Rousseff’s visit will hinge on political conditions, she told reporters today in Saint Petersburg, after her meeting with Obama. The U.S. president took personal responsibility for investigating the spying charges and offered to implement measures that Brazil considers acceptable, Rousseff said.
The U.S. takes spying charges seriously, Obama told reporters during a separate press conference in Saint Petersburg today, adding that maintaining positive relations will be beneficial for the populations of both countries.
“Just because there are tensions doesn’t mean they override the incredibly wide-ranging interests we share,” Obama said. “There’s a reason why I went to Brazil and there’s a reason why I invited President Rousseff to come to Washington. Brazil is an incredibly important country.”
Earlier this month, American journalist Glenn Greenwald presented accusations that the U.S. National Security Agency intercepted phone calls and e-mails from Rousseff and a group of top aides. Brazilian officials denounced the case as a violation of their country’s sovereignty. The government later canceled a trip to prepare for Rousseff’s visit to the U.S. in protest over the allegations. Greenwald today said more details about spying on Brazil will be revealed Sept. 8, according to Brasilia-based newspaper Correio Braziliense.

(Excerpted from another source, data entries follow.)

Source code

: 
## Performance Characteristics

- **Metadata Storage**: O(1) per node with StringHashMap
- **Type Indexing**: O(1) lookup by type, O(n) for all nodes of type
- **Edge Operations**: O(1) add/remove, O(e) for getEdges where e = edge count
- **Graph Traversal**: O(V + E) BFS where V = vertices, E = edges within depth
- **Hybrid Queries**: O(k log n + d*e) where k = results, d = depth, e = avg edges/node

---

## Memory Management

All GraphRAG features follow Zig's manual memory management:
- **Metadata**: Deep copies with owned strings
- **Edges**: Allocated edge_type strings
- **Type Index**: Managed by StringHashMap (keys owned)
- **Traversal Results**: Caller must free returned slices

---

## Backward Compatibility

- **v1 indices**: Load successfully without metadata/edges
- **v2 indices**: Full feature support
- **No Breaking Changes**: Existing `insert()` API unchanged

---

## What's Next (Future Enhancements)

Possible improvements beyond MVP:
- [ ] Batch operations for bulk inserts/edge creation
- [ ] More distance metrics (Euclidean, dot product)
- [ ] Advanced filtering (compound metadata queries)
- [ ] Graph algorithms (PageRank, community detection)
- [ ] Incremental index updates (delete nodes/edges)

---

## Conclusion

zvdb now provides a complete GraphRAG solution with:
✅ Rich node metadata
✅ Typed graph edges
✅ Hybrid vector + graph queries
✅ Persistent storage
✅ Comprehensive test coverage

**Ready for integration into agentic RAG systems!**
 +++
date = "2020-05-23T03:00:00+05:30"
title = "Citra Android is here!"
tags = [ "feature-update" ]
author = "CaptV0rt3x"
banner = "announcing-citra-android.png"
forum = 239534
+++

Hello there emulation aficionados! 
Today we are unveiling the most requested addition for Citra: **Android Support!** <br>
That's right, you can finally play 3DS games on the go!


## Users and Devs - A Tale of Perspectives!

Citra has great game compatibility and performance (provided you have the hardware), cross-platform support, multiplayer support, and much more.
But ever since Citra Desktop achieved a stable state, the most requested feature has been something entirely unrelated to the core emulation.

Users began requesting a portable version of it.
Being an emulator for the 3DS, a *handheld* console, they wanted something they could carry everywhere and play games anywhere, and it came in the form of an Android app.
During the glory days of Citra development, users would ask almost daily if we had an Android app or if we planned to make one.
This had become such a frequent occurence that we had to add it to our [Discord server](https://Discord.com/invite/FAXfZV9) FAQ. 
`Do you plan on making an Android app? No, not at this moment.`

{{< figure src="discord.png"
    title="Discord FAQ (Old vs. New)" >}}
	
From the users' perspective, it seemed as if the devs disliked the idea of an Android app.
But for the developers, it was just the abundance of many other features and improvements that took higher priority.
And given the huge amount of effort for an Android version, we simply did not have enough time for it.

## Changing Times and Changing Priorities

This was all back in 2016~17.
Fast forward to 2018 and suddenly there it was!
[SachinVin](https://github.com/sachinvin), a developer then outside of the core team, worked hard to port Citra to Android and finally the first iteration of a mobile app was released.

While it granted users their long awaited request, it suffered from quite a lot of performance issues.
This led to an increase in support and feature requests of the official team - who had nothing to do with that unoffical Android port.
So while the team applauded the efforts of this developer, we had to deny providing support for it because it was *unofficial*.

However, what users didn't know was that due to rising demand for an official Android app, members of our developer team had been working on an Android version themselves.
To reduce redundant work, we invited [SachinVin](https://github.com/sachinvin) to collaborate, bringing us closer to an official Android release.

“My country and I are outraged about the accusations of spying practiced against the government, embassies, companies and Brazilian citizens,” Rousseff said earlier today. “If political conditions aren’t right, then the trip won’t happen. First, they are going to inform me of the size of the leak.”
Rousseff said U.S. National Security Adviser Susan Rice plans to contact her this Wednesday. Brazil intends to raise the issue of Internet governance at the United Nations and other international organizations, Rousseff added.
Greenwald has said the information revealed this month was part of the first batch of documents he received from fugitive security analyst Edward Snowden when they met in Hong Kong in May.
That was before Snowden, a former Booz Allen Hamilton Holding Corp. employee, was granted a one-year asylum in Russia on President Vladimir Putin’s condition that he stop disclosing documents that harm U.S. interests.